Lecture Notes: Deep Operator Networks with George Karniadakis

Introduction

• Speaker: George Karniadakis
• Fields: Applied Mathematician
• Interests: Stochastic differential equations, computational fluid dynamics, machine learning for scientific applications
• Education: Mechanical Engineering (National Technical University in Athens, MIT for Master's and Ph.D.)
• Career: Held positions at Princeton, currently at Brown University
• Current Focus: Deep Operator Networks (DeepONet)

DeepONet Overview

AI Crossroads and GPT-3 Example

• Current state of AI: Potential stagnation point
• Example: GPT-3 by OpenAI
  • 175 billion parameters, training cost of $5 million
  • Despite scale, still makes mistakes
  • Scaling up isn't the only solution
  • Requires higher-level abstraction and non-linear operators

Efficiency in Mathematically Intelligent Robots

• Teaching calculus to robots is inefficient
• High computational requirements
• Energetic considerations: The human brain is highly efficient

Universal Theorem of Function Approximation

Traditional Neural Networks

• Focus on function approximation
• Example: Image classification
• Mapping from finite-dimensional space to finite-dimensional space

Higher-Level Approximation

• Functionals and non-linear operators
• Mapping from infinite-dimensional space (function space) to infinite-dimensional space
• Operators can include derivates, integrals, differential equations, biological systems

Learning Non-Linear Operators

Generalization

• Need for extrapolating outside the training distribution
• Example: Classification problem with generalization error quantified differently (e.g., by data distribution and network smoothness)

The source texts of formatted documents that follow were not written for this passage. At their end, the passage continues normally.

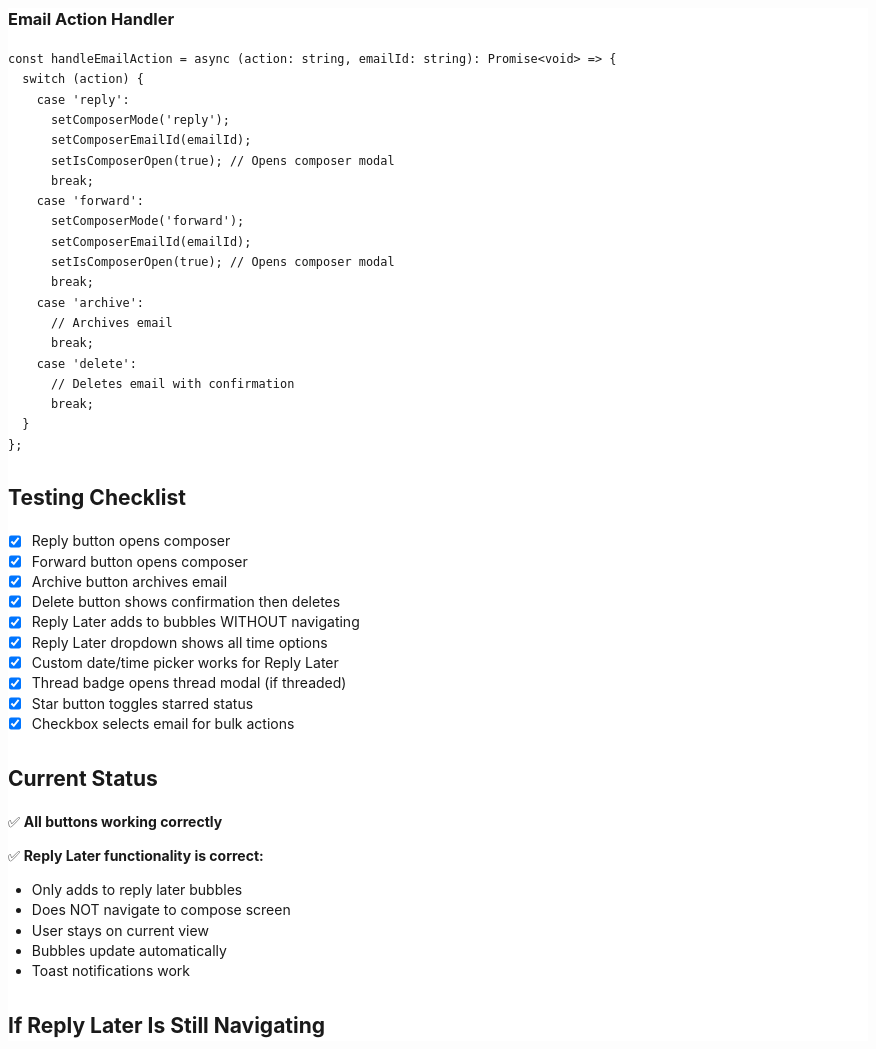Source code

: ### Email Action Handler

```typescript:src/components/email/EmailList.tsx
const handleEmailAction = async (action: string, emailId: string): Promise<void> => {
  switch (action) {
    case 'reply':
      setComposerMode('reply');
      setComposerEmailId(emailId);
      setIsComposerOpen(true); // Opens composer modal
      break;
    case 'forward':
      setComposerMode('forward');
      setComposerEmailId(emailId);
      setIsComposerOpen(true); // Opens composer modal
      break;
    case 'archive':
      // Archives email
      break;
    case 'delete':
      // Deletes email with confirmation
      break;
  }
};
```

## Testing Checklist

- [x] Reply button opens composer
- [x] Forward button opens composer
- [x] Archive button archives email
- [x] Delete button shows confirmation then deletes
- [x] Reply Later adds to bubbles WITHOUT navigating
- [x] Reply Later dropdown shows all time options
- [x] Custom date/time picker works for Reply Later
- [x] Thread badge opens thread modal (if threaded)
- [x] Star button toggles starred status
- [x] Checkbox selects email for bulk actions

## Current Status

✅ **All buttons working correctly**

✅ **Reply Later functionality is correct:**

- Only adds to reply later bubbles
- Does NOT navigate to compose screen
- User stays on current view
- Bubbles update automatically
- Toast notifications work

## If Reply Later Is Still Navigating
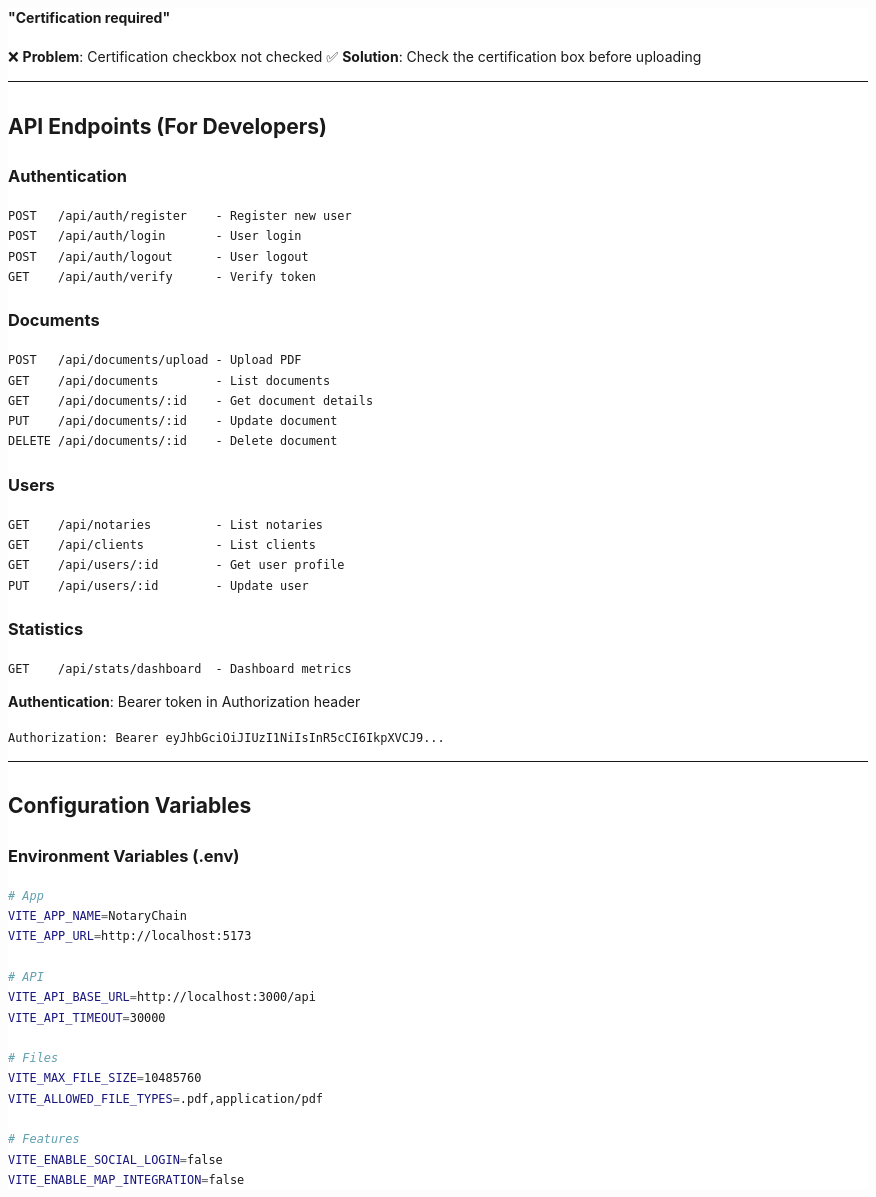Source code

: #### "Certification required"
❌ **Problem**: Certification checkbox not checked
✅ **Solution**: Check the certification box before uploading

---

## API Endpoints (For Developers)

### Authentication
```
POST   /api/auth/register    - Register new user
POST   /api/auth/login       - User login
POST   /api/auth/logout      - User logout
GET    /api/auth/verify      - Verify token
```

### Documents
```
POST   /api/documents/upload - Upload PDF
GET    /api/documents        - List documents
GET    /api/documents/:id    - Get document details
PUT    /api/documents/:id    - Update document
DELETE /api/documents/:id    - Delete document
```

### Users
```
GET    /api/notaries         - List notaries
GET    /api/clients          - List clients
GET    /api/users/:id        - Get user profile
PUT    /api/users/:id        - Update user
```

### Statistics
```
GET    /api/stats/dashboard  - Dashboard metrics
```

**Authentication**: Bearer token in Authorization header
```
Authorization: Bearer eyJhbGciOiJIUzI1NiIsInR5cCI6IkpXVCJ9...
```

---

## Configuration Variables

### Environment Variables (.env)
```bash
# App
VITE_APP_NAME=NotaryChain
VITE_APP_URL=http://localhost:5173

# API
VITE_API_BASE_URL=http://localhost:3000/api
VITE_API_TIMEOUT=30000

# Files
VITE_MAX_FILE_SIZE=10485760
VITE_ALLOWED_FILE_TYPES=.pdf,application/pdf

# Features
VITE_ENABLE_SOCIAL_LOGIN=false
VITE_ENABLE_MAP_INTEGRATION=false
```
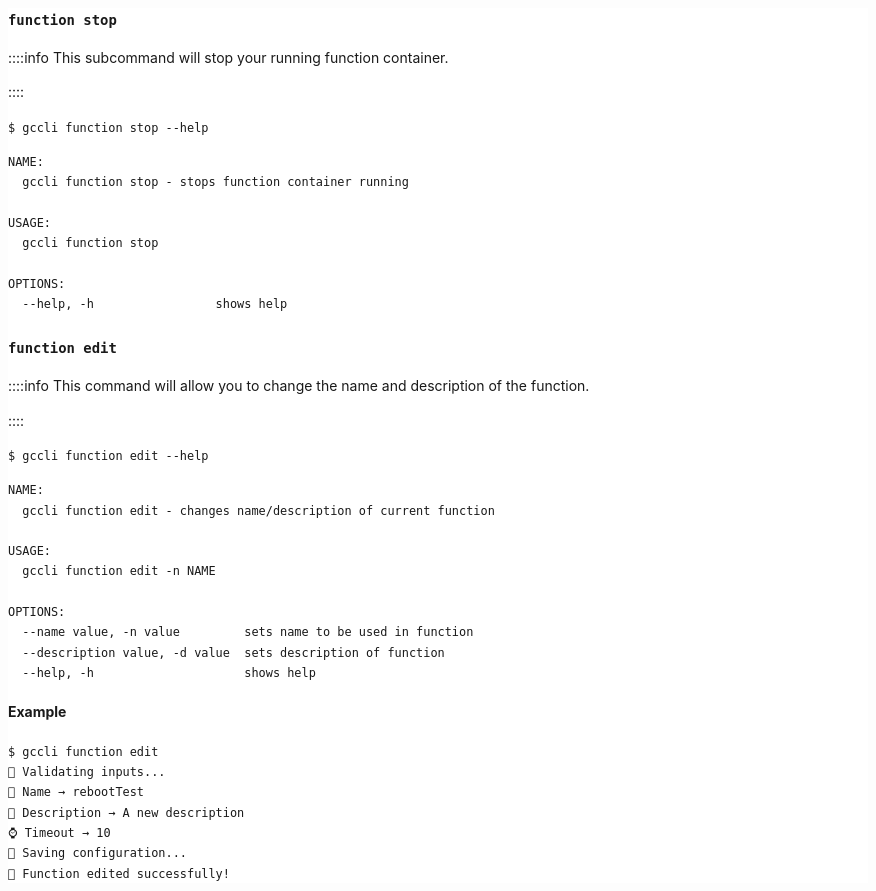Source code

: 
### `function stop`

::::info
This subcommand will stop your running function container.

::::


```
$ gccli function stop --help
```

```
NAME:
  gccli function stop - stops function container running

USAGE:
  gccli function stop

OPTIONS:
  --help, -h                 shows help
```

### `function edit`

::::info
This command will allow you to change the name and description of the function.

::::

```
$ gccli function edit --help
```



```
NAME:
  gccli function edit - changes name/description of current function

USAGE:
  gccli function edit -n NAME

OPTIONS:
  --name value, -n value         sets name to be used in function
  --description value, -d value  sets description of function
  --help, -h                     shows help
```

#### Example
<cliWindow>

```text {1}
$ gccli function edit  
👷 Validating inputs...
🥼 Name → rebootTest
👔 Description → A new description
⌚ Timeout → 10
💾 Saving configuration...
🥼 Function edited successfully!
```
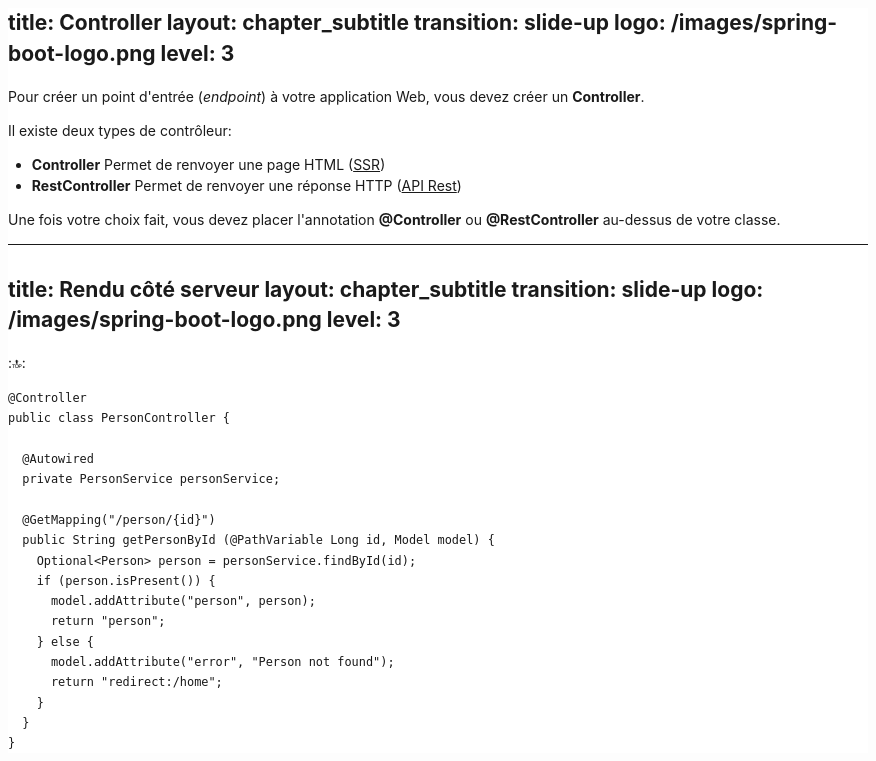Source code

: title: Controller
layout: chapter_subtitle
transition: slide-up
logo: /images/spring-boot-logo.png
level: 3
---

Pour créer un point d'entrée (_endpoint_) à votre application Web, vous devez créer un **Controller**.

Il existe deux types de contrôleur:

<v-clicks>

- **Controller**
  Permet de renvoyer une page HTML ([SSR](https://openclassrooms.com/fr/courses/5922626-optimisez-le-referencement-de-votre-site-seo-en-ameliorant-ses-performances-techniques/6055261-decidez-entre-client-side-et-server-side-rendering))
- **RestController**
  Permet de renvoyer une réponse HTTP ([API Rest](https://aws.amazon.com/fr/what-is/restful-api/))

</v-clicks>

<p v-click>
Une fois votre choix fait, vous devez placer l'annotation <b>@Controller</b> ou <b>@RestController</b> au-dessus de votre classe.
</p>

---
title: Rendu côté serveur
layout: chapter_subtitle
transition: slide-up
logo: /images/spring-boot-logo.png
level: 3
---

::top::
```java{all|1|4-5|7|8,17|9-16|all}
@Controller
public class PersonController {

  @Autowired
  private PersonService personService;

  @GetMapping("/person/{id}")
  public String getPersonById (@PathVariable Long id, Model model) {
    Optional<Person> person = personService.findById(id);
    if (person.isPresent()) {
      model.addAttribute("person", person);
      return "person";
    } else {
      model.addAttribute("error", "Person not found");
      return "redirect:/home";
    }
  }
}
```
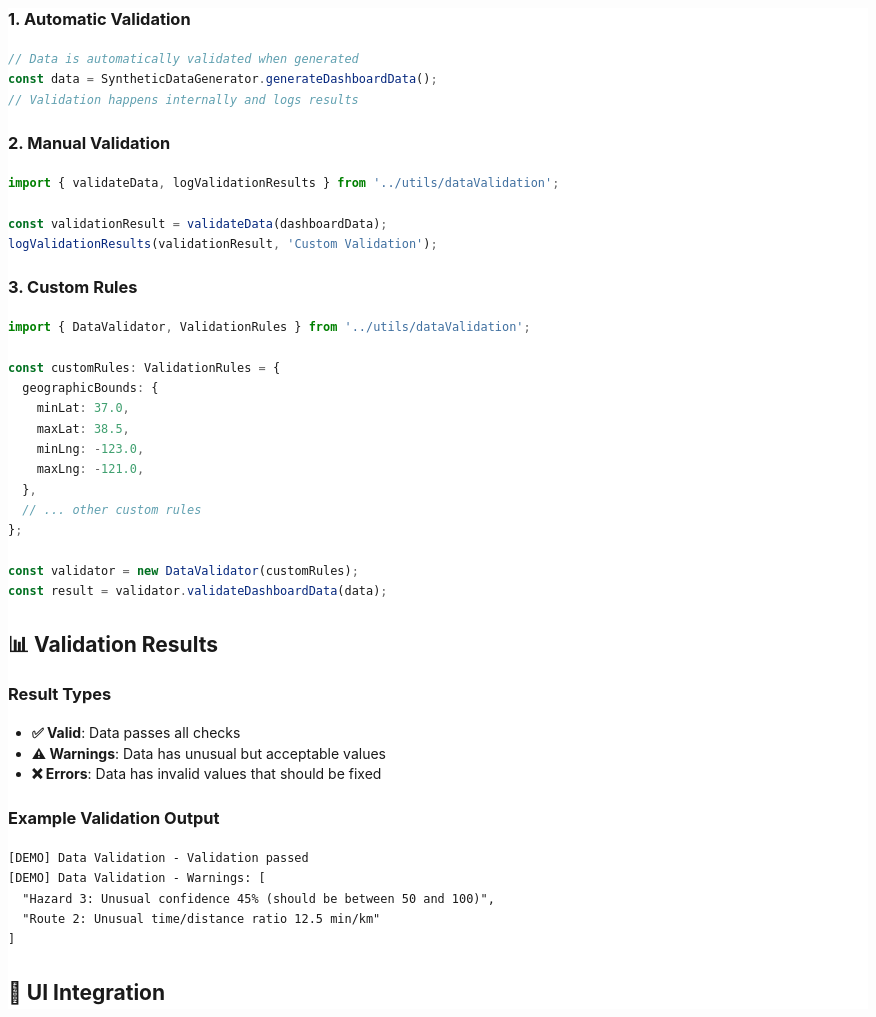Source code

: ### **1. Automatic Validation**
```typescript
// Data is automatically validated when generated
const data = SyntheticDataGenerator.generateDashboardData();
// Validation happens internally and logs results
```

### **2. Manual Validation**
```typescript
import { validateData, logValidationResults } from '../utils/dataValidation';

const validationResult = validateData(dashboardData);
logValidationResults(validationResult, 'Custom Validation');
```

### **3. Custom Rules**
```typescript
import { DataValidator, ValidationRules } from '../utils/dataValidation';

const customRules: ValidationRules = {
  geographicBounds: {
    minLat: 37.0,
    maxLat: 38.5,
    minLng: -123.0,
    maxLng: -121.0,
  },
  // ... other custom rules
};

const validator = new DataValidator(customRules);
const result = validator.validateDashboardData(data);
```

## 📊 **Validation Results**

### **Result Types**
- **✅ Valid**: Data passes all checks
- **⚠️ Warnings**: Data has unusual but acceptable values
- **❌ Errors**: Data has invalid values that should be fixed

### **Example Validation Output**
```
[DEMO] Data Validation - Validation passed
[DEMO] Data Validation - Warnings: [
  "Hazard 3: Unusual confidence 45% (should be between 50 and 100)",
  "Route 2: Unusual time/distance ratio 12.5 min/km"
]
```

## 🎨 **UI Integration**
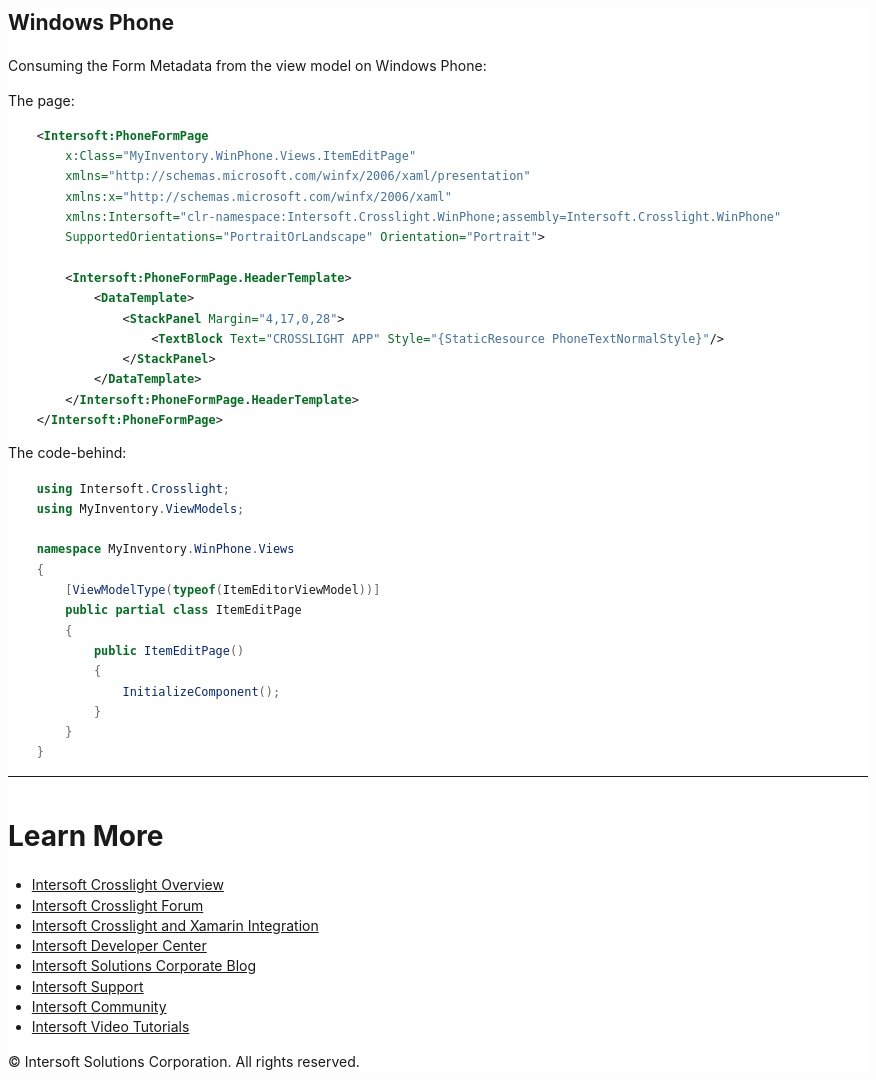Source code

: ## Windows Phone ##
Consuming the Form Metadata from the view model on Windows Phone:

The page:

```xml
	<Intersoft:PhoneFormPage
	    x:Class="MyInventory.WinPhone.Views.ItemEditPage"
	    xmlns="http://schemas.microsoft.com/winfx/2006/xaml/presentation"
	    xmlns:x="http://schemas.microsoft.com/winfx/2006/xaml"
	    xmlns:Intersoft="clr-namespace:Intersoft.Crosslight.WinPhone;assembly=Intersoft.Crosslight.WinPhone"
	    SupportedOrientations="PortraitOrLandscape" Orientation="Portrait">
	
	    <Intersoft:PhoneFormPage.HeaderTemplate>
	        <DataTemplate>
	            <StackPanel Margin="4,17,0,28">
	                <TextBlock Text="CROSSLIGHT APP" Style="{StaticResource PhoneTextNormalStyle}"/>
	            </StackPanel>
	        </DataTemplate>
	    </Intersoft:PhoneFormPage.HeaderTemplate>
	</Intersoft:PhoneFormPage>
```
The code-behind:

```csharp
	using Intersoft.Crosslight;
	using MyInventory.ViewModels;
	
	namespace MyInventory.WinPhone.Views
	{
	    [ViewModelType(typeof(ItemEditorViewModel))]
	    public partial class ItemEditPage
	    {
	        public ItemEditPage()
	        {
	            InitializeComponent();
	        }
	    }
	}
```
----------

# Learn More #

* [Intersoft Crosslight Overview](http://www.intersoftpt.com/Crosslight)
* [Intersoft Crosslight Forum](http://www.intersoftpt.com/Community/Crosslight)
* [Intersoft Crosslight and Xamarin Integration](http://intersoftpt.com/corporate/PressRelease.aspx?page=PressRelease&PressID=0df66ef5-8894-467c-a416-064a2bad7bbb)
* [Intersoft Developer Center](http://developer.intersoftpt.com)
* [Intersoft Solutions Corporate Blog](http://intersoftpt.wordpress.com)
* [Intersoft Support](http://intersoftpt.com/Support/)
* [Intersoft Community](http://intersoftpt.com/Community/)
* [Intersoft Video Tutorials](https://www.youtube.com/user/intersoftpt)

© Intersoft Solutions Corporation. All rights reserved.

Probability of Neighborhood and Self/Mutual Cover

• Data distribution concepts like the probability of neighborhood
• Introducing self cover and mutual cover for different classes
• Relation between data distribution (self and mutual cover) and network smoothness

Physics-Informed Neural Networks (PINNs)

Combining Physics and Data

• Regularizes the neural network with physical laws (conservation of mass, momentum, energy)
• Addresses the data scarcity in scientific problems

Example Applications

• Simple problem: Solving an ordinary differential equation (ODE) both within and outside the training domain
• Hidden Fluid Mechanics: Use auxiliary data (e.g., from smoke or thermal gradients) to infer pressure and velocity fields
• Biomedical Example: Modeling brain aneurysms

DeepONet: Problem Setup and Practical Implications

Concept Overview

• Map a function from a compact space to an operator's output
• Use neural networks to approximate the input space (branch network) and output space (trunk network)

Generalization Examples

• Universal approximation for functions and operators
• Approximation accuracy improves with better representation of the input space

Applications

• Integral operator approximation
• Non-linear operator cases
• Real-time PDE solutions using pre-trained networks

Special Cases and Advanced Topics

Fractional Calculus

• Captures memory effects and anomalous transport
• Learning fractional derivatives with neural networks

Stochastic Differential Equations

• Handling colored noise via Karhunen-Loève expansion

Hypersonic Flows

• Prediction of trajectories and handling shocks/discontinuities
• Use of pre-trained neural networks for rapid predictions

Final Thoughts

• Exponential convergence in certain problems
• Future work: High-level abstraction for complex multi-physics and multi-scale problems

Questions and Answers

• Discussion on why neural networks outperform traditional methods in some contexts
• Specifics on training, error bounds, and application to convolutional neural networks

Note: This summary captures key points of the lecture and can be augmented with additional details as needed for further study.